Do you really need a marketing plan?

Chances are you don’t have a marketing plan.

In fact, unless you’re a large business, or seeking additional finance, you’re unlikely to have any business plan.

You’re unlikely to have any business plan, because uncertainty is dominant.

Most businesses grow organically over time.

They deliver good products and services, because the founders are actively involved in the processes that matter.

Budgets and cash management will be seen as critical, while formal business planning will be unlikely.

Sales and marketing planning will be minimal, with new business coming predominantly from contacts and referrals.

Like most small businesses many will fall into the trap of trying to meet every customers needs.

It’s hard to turn away new business and just too tempting to take on every potential customer, however disparate they may be.

The problem is it’s impossible to focus on any number of customers who require different nightmare

It’s distracting and costly.

Within a few years most businesses will find that their customer base is really mixed and that their ‘products’ have been begun to diversify in unplanned ways.

While it may seem like growth, the reality is if the customer isn’t a good fit for the business, it can block real growth.

What this means is that the essence of the business has changed, posing a long-term threat to it’s success and even existence.

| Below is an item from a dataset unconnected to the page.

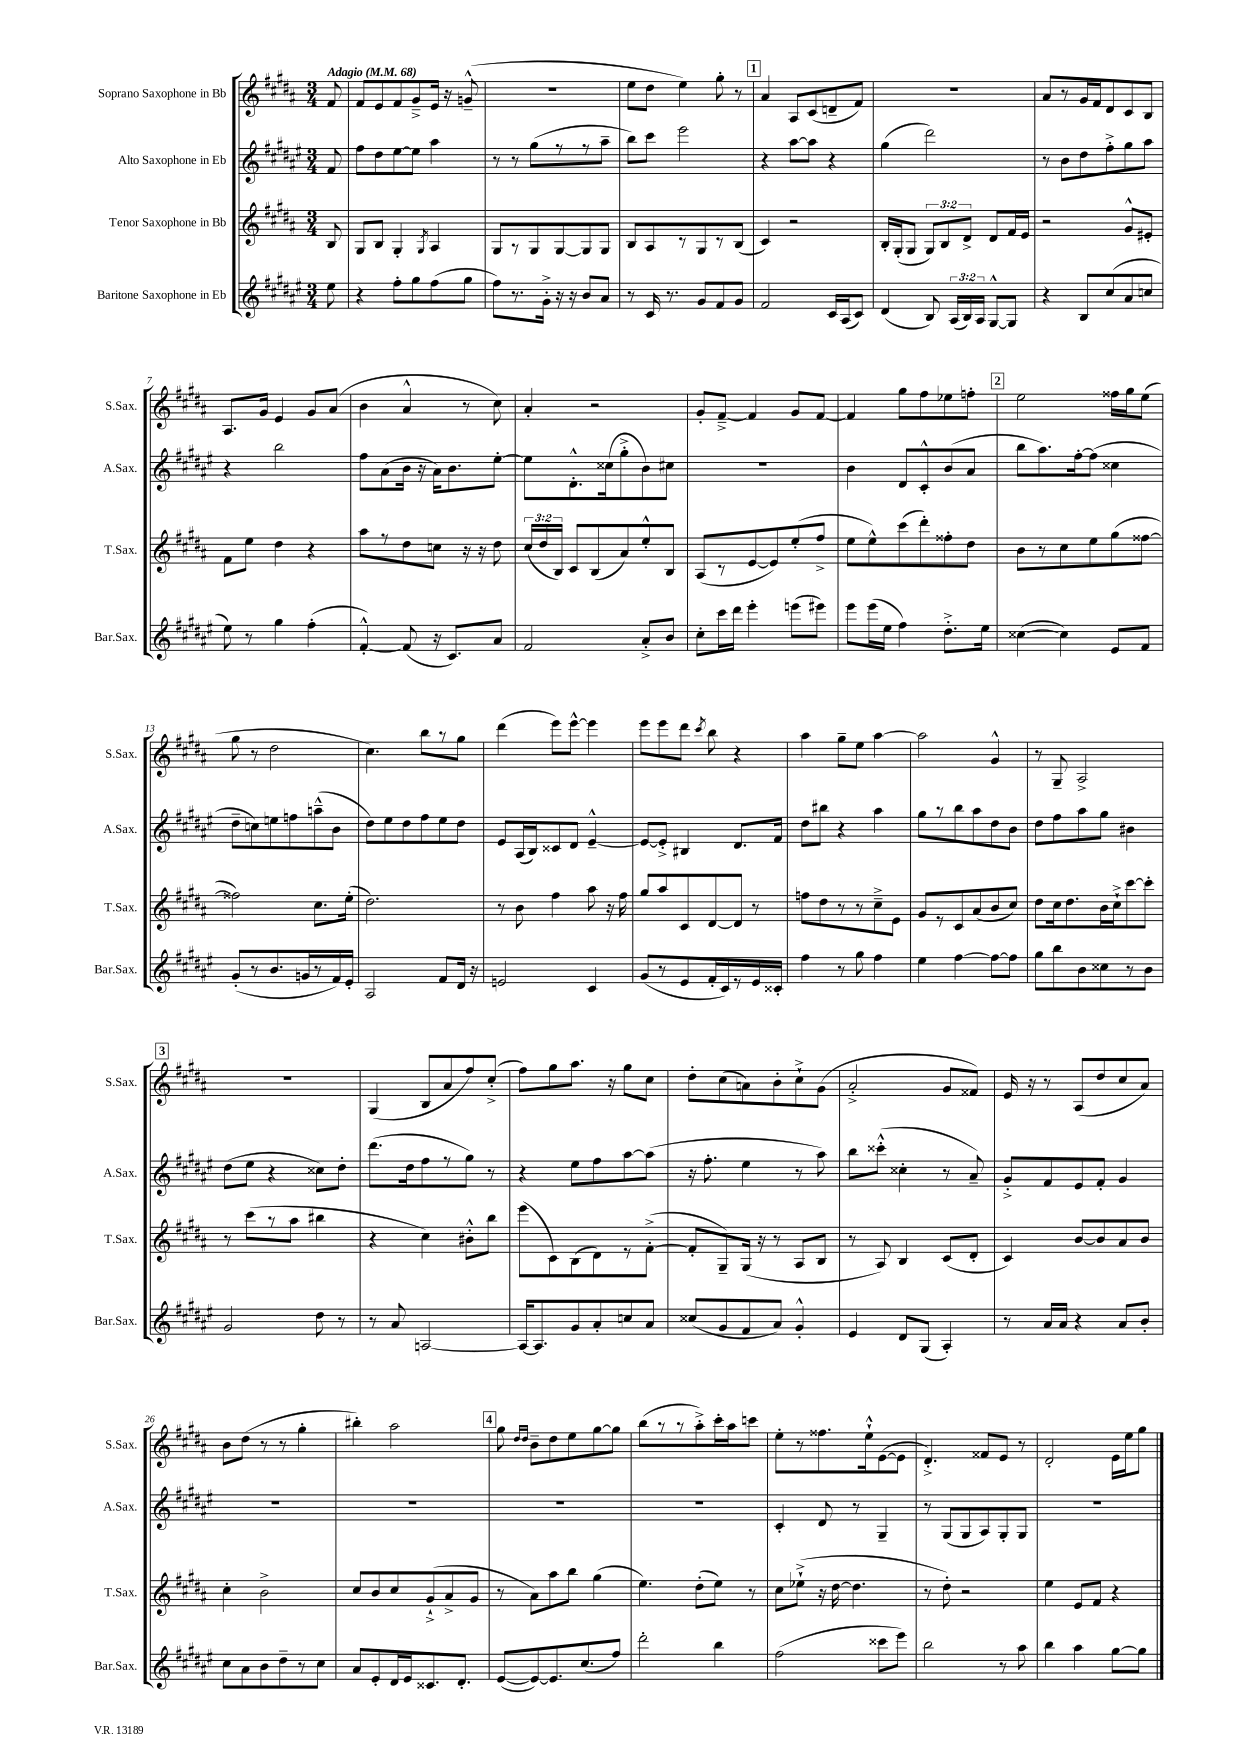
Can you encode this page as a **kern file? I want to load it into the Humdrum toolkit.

A situation that can be amplified if this is the time that the founders influence starts to wane.

If terminal decline is to be avoided it is necessary to undertake the effective marketing planning that should have been done at the outset.

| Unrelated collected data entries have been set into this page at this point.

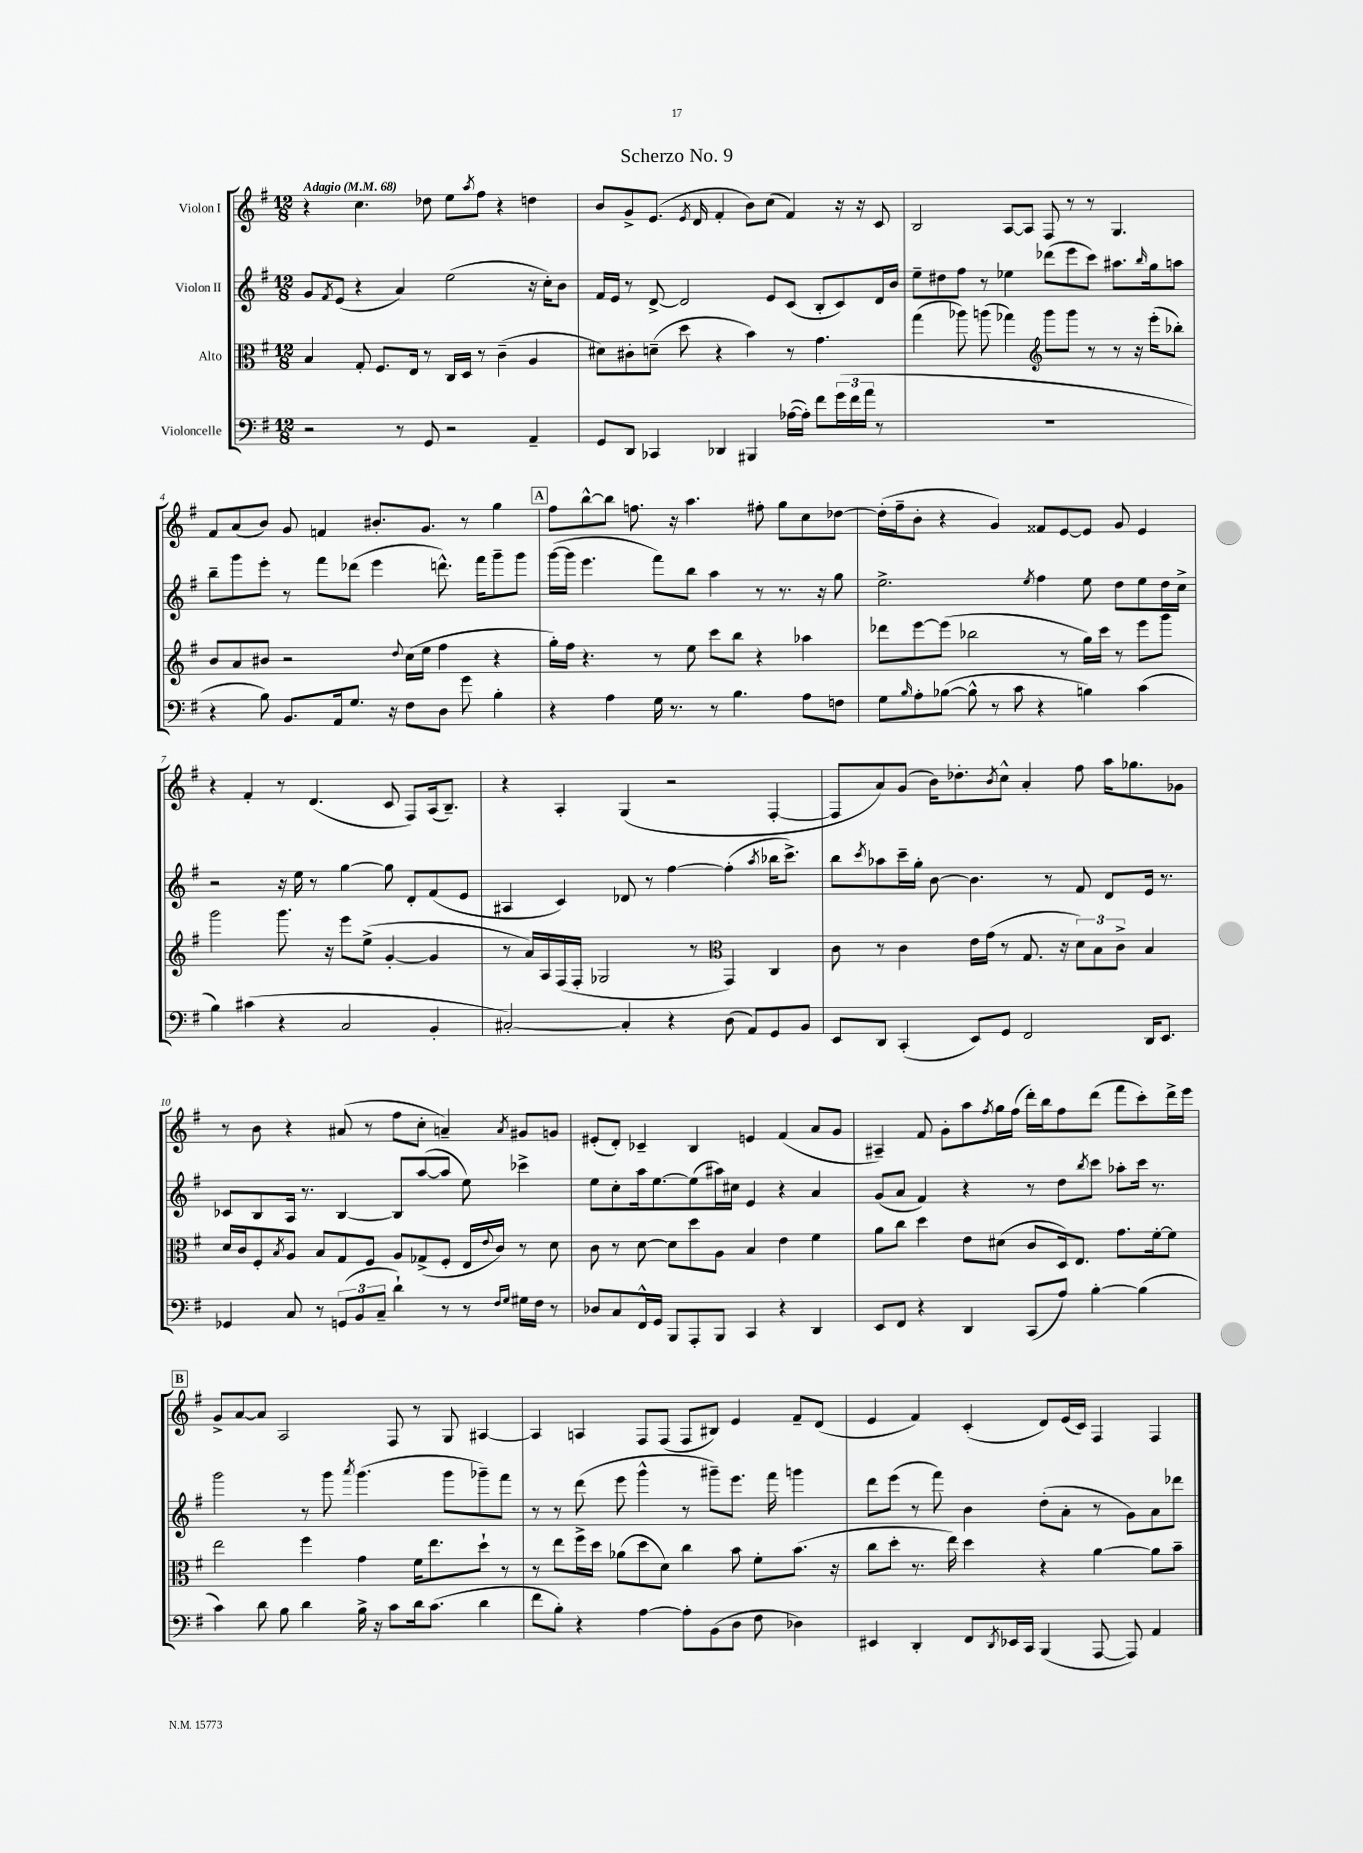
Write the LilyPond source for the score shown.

\header { title = "Scherzo No. 9" }
<<
\new StaffGroup <<
\new Staff = "s0" \with { instrumentName = "Violon I" } {
    \clef treble \key g \major \numericTimeSignature \time 12/8 \tempo "Adagio" 4 = 68
    r4 c''4. des''8 e''8 \acciaccatura { a''8 } fis''8 r4 d''4 |
    b'8 g'8-> e'8.( \acciaccatura { e'8 } d'16 fis'4-. b'8) c''8( fis'4) r16 r16 c'8 |
    b2 a8~ a8 fis8 r8 r8 g4. |
    fis'8 a'8( b'8) g'8 f'4 bis'8.-. g'8. r8 g''4 |
    \mark \markup { \box "A" } fis''8 b''8~-^ b''8 f''8. r16 a''4. fis''8-. g''8 c''8 des''8~ |
    des''16-.( fis''16-- b'8-. r4 g'4) fisis'8 e'8~ e'8 g'8 e'4 |
    r4 fis'4-. r8 d'4.( c'8 fis8) a16( b8.--) |
    r4 a4-. g4( r2 fis4~-. |
    fis8 a'8) g'8( b'16) des''8.-. \acciaccatura { b'8 } c''8-^ a'4-. fis''8 a''16 ges''8. ges'8 |
    r8 b'8 r4 ais'8( r8 fis''8 c''8-. a'4--) \acciaccatura { a'8 } gis'8 g'8 |
    eis'8-.( d'8-.) ces'4-- b4 e'4 fis'4( a'8 g'8 |
    ais4--) fis'8 g'8-. a''8 \acciaccatura { fis''8 } g''16 fis''16( d'''16-.) b''16 fis''8 d'''8( fis'''8 c'''8-.) d'''16-> e'''16 |
    \mark \markup { \box "B" } g'8-> a'8~ a'8 a2 fis8 r8 g8 ais4~ |
    ais4 a4 fis8 fis8( fis8 bis8) e'4 fis'8-- d'8( |
    e'4 fis'4) c'4-.( d'8) e'16( c'16) fis4 fis4 \bar "|." |
}
\new Staff = "s1" \with { instrumentName = "Violon II" } {
    \clef treble \key g \major \numericTimeSignature \time 12/8
    g'8 \acciaccatura { fis'8 } e'8( r4 a'4) e''2( r16 c''16-.) b'8 |
    fis'16 e'16 r8 d'8~-> d'2 e'8 c'8( b8-. c'8) d'16 b'16 |
    e''8-- dis''8 fis''8 r8 ees''4 des'''8( e'''8 c'''8) ais''8. \grace { b''16 } g''16 a''8 |
    b''8-- g'''8 e'''8-. r8 fis'''8 des'''8( e'''4 d'''8.-^) fis'''16 g'''8-- g'''8 |
    \mark \markup { \box "A" } g'''16~( g'''16 e'''4. fis'''8) b''8 a''4 r8 r8. r16 g''8 |
    e''2.-> \acciaccatura { e''8 } fis''4 e''8 d''8 e''8 d''16 c''16-> |
    r2 r16 e''16 r8 g''4~ g''8 d'8-. fis'8( e'8 |
    ais4 c'4) des'8 r8 fis''4~ fis''4-.( \acciaccatura { a''8 } bes''16 c'''8.->) |
    b''8 \acciaccatura { c'''8 } aes''8 c'''16-- g''16-. b'8~ b'4. r8 fis'8 d'8 e'16 r8. |
    ces'8 b8 a16 r8. b4~ b8 a''8~( a''8 e''8) ces'''4-> |
    e''8 c''8-. a''16 e''8.~ e''8( ais''16) cis''16 e'4 r4 a'4 |
    g'8( a'8 fis'4) r4 r8 d''8 \acciaccatura { b''8 } c'''8 aes''8-. c'''16 r8. |
    \mark \markup { \box "B" } g'''2 r8 g'''8 \acciaccatura { a'''8 } g'''4.( g'''8 ges'''8--) fis'''8 |
    r8 r8 d'''8( e'''8 g'''4-^ r8 gis'''8--) e'''8. fis'''16 g'''4 |
    d'''8 e'''8( r8 fis'''8) b'4 d''8-.( a'8-. r8 g'8) a'8 des'''8 \bar "|." |
}
\new Staff = "s2" \with { instrumentName = "Alto" } {
    \clef alto \key g \major \numericTimeSignature \time 12/8
    b4 g8-. fis8. e16 r8 c16 d16 r8 c'4--( a4 |
    dis'8) cis'8-. d'8--( d''8 r4 b'4) r8 g'4. |
    g''4( aes''8) a''8( ges''4) \clef treble g'''8 g'''8 r8 r8 r16 e'''16-.( bes''8-.) |
    b'8 a'8 bis'8 r2 \appoggiatura { d''8 } c''16( e''16 fis''4 r4 |
    \mark \markup { \box "A" } g''16-.) fis''16 r4. r8 e''8 c'''8 b''8 r4 aes''4 |
    des'''8 e'''8~ e'''8( bes''2 r8 g''16) c'''16 r8 e'''8 g'''8 |
    g'''2 g'''8. r16 e'''8 e''8->( g'4~-. g'4 |
    r8 a'16) a16 fis16( fis16-. ges2 r8 \clef alto g,4) c4 |
    c'8 r8 c'4 e'16 g'16( r8 g8. r16 \tuplet 3/2 { d'8) b8 c'8-> } b4 |
    d'16 c'16 fis8-. \acciaccatura { b8 } a8 b8 g8 fis8 a8 ges8->( fis8-. e16 \appoggiatura { e'8 } c'16) r8 d'8 |
    c'8 r8 d'8~ d'8 d''8 a8 b4 e'4 fis'4 |
    a'8 c''8 d''4 e'8 dis'8( c'8 d16) e8. g'8. fis'16~-. fis'8 |
    \mark \markup { \box "B" } e''2 fis''4 g'4 fis'16 e''8. d''8-! r8 |
    r8 e''8 fis''16-> d''16 aes'8( d''8 d'8) c''4 b'8 fis'8-. b'8.( r16 |
    c''8 d''8-. r8. e''16) d''4 r4 a'4~ a'8 b'8-- \bar "|." |
}
\new Staff = "s3" \with { instrumentName = "Violoncelle" } {
    \clef bass \key g \major \numericTimeSignature \time 12/8
    r2 r8 g,8 r2 a,4-- |
    g,8 d,8 ces,4 des,4 bis,,4 aes16~( aes16-.) fis'8 \tuplet 3/2 { g'16( fis'16 a'16 } r8 |
    R1. |
    r4 b8) b,8. a,16 g8. r16 fis8 d8 g'8 b4-. |
    \mark \markup { \box "A" } r4 a4 g16 r8. r8 b4. a8 f8 |
    g8 \grace { b16 } a8-. bes8~( bes8-^ r8 c'8 r4 b4) c'4( |
    b4) cis'4( r4 c2 b,4-. |
    cis2~-.) cis4-. r4 d8( a,8) g,8 b,8 |
    e,8 d,8 c,4-.( e,8) g,8 fis,2 d,16 e,8. |
    ges,4 c8 r8 \tuplet 3/2 { g,8( b,8 c8-- } d'4-!) r8 r8 \grace { fis16 g16 } gis16 fis16 r8 |
    des8 c8 fis,16-^ g,16 b,,8 a,,8-. b,,8 c,4 r4 d,4 |
    e,8 fis,8 r4 d,4 c,8( a8) b4~-. b4( |
    \mark \markup { \box "B" } c'4) d'8 b8 d'4 b16-> r16 c'8 d'16 c'8.( d'4 |
    fis'8 b8-.) r4 a4~ a8-. b,8( d8 fis8 des4) |
    eis,4 d,4-. fis,8 \acciaccatura { d,8 } ees,16 c,16 b,,4( a,,8~ a,,8) a,4 \bar "|." |
}
>>
>>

At it’s core will be a clear definition of the business’ values (it’s essence), it’s target customer groups and the products it intends to offer them.

These elements will position the business in the market, providing a solid foundation for long-term success.

Within the clearly defined target market(s), attention can turn to establishing and introducing their products to the newly defined customer segments, more effectively than their competitors.

The plan is not rigid, it will need to evolve and adapt to changing needs and circumstances.

It will keep the business focused on serving their clearly defined market segments.

Segments that can be refined, with new segments being added over time, to continue growth in the long-term.